The idea of taking a mature cell and removing its identity (nuclear reprogramming) so that it can then become any kind of cell, holds great promise for repairing damaged tissue or replacing bone marrow after chemotherapy. Hot on the heels of his recent Nobel prize Dr John B. Gurdon has published today in BioMed Central's open access journal Epigenetics & Chromatin research showing that histone H3.3 deposited by the histone-interacting protein HIRA is a key step in reverting nuclei to a pluripotent type, capable of being any one of many cell types.
All of an individual's cells have the same DNA, yet these cells become programmed, as the organism matures, into different types such as heart, or lung or brain. To achieve this different genes are more or less permanently switched off in each cell lineage. As an embryo grows, after a certain number of divisions, it is no longer possible for cells which have gone down the pathway to become something else. For example heart cells cannot be converted into lung tissue, and muscle cells cannot form bone.
One way to reprogram DNA is to transfer the nucleus of a mature cell into an unfertilized egg. Proteins and other factors inside the egg alter the DNA switching some genes on and other off until it resembles the DNA of a pluripotent cell. However there seem to be some difficulties with this method in completely wiping the cell's 'memory'.

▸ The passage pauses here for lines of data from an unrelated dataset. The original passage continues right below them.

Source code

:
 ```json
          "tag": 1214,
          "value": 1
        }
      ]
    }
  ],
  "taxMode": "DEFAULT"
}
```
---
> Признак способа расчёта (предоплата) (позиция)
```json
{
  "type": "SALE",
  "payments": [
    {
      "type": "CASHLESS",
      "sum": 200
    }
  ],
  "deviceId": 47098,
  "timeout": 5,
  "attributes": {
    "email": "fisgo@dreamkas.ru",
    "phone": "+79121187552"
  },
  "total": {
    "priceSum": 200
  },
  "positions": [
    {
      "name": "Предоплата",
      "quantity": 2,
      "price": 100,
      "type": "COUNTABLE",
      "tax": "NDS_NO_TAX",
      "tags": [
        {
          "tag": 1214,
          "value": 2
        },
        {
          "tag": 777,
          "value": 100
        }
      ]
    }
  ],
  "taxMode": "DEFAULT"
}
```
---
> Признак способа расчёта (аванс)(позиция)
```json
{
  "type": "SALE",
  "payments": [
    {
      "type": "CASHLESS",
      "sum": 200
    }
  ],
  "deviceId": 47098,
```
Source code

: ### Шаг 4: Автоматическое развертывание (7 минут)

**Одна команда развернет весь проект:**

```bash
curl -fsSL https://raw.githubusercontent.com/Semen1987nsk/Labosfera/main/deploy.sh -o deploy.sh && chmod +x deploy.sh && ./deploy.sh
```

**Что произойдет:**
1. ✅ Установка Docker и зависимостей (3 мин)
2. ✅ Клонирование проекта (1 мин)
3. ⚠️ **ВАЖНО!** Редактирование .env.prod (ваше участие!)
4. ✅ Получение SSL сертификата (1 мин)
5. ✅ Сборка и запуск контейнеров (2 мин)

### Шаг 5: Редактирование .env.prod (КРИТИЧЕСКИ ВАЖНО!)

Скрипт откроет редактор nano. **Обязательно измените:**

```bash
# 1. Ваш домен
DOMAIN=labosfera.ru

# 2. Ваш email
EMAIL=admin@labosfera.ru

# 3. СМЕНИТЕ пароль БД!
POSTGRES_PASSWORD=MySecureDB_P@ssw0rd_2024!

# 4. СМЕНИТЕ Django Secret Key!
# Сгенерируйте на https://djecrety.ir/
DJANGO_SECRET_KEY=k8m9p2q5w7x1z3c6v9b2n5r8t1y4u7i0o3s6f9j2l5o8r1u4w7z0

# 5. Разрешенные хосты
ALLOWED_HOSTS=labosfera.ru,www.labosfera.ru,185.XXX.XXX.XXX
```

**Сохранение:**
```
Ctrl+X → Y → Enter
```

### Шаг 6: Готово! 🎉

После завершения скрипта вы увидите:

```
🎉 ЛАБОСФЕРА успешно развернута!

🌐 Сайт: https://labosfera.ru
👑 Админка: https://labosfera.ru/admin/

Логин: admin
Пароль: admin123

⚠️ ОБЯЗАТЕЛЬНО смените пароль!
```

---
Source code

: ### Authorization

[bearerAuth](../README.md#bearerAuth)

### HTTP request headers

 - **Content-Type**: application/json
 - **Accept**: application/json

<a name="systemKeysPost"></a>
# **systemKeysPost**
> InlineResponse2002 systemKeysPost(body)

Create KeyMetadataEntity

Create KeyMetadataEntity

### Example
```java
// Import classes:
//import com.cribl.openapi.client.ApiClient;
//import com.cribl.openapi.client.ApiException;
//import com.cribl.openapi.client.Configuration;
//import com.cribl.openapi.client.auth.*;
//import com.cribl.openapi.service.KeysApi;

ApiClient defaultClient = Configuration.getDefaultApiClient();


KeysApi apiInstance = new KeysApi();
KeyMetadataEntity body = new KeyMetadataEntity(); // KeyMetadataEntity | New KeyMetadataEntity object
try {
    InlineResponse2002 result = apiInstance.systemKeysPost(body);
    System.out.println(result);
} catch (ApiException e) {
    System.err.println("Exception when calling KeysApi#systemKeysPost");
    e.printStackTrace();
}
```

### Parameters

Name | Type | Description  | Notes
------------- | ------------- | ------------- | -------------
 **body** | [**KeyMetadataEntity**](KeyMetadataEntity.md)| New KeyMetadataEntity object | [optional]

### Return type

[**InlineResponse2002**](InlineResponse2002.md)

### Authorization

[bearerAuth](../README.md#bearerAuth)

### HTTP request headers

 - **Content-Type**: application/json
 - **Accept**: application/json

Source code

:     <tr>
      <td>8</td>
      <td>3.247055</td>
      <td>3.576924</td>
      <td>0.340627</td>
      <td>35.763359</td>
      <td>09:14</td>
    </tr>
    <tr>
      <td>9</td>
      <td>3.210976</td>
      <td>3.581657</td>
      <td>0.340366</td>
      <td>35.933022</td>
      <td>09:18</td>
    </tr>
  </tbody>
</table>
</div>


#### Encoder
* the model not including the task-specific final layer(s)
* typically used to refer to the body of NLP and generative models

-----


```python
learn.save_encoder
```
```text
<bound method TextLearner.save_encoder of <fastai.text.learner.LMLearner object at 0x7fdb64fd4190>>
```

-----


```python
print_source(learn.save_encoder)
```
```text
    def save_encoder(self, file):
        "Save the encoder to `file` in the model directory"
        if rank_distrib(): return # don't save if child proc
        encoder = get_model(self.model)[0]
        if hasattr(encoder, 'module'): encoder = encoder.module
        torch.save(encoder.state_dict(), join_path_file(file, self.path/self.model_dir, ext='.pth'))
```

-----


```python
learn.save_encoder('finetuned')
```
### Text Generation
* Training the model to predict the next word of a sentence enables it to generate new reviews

One of the mechanisms regulating the activation of genes is chromatin and in particular histones. DNA is wrapped around histones and alteration in how the DNA is wound changes which genes are available to the cell. In order to understand how nuclear reprogramming works Dr Gurdon's team transplanted a mouse nucleus into a frog oocyte (Xenopus laevis). They added fluorescently tagged histones by microinjection, so that they could see where in the cell and nucleus the these histones collected.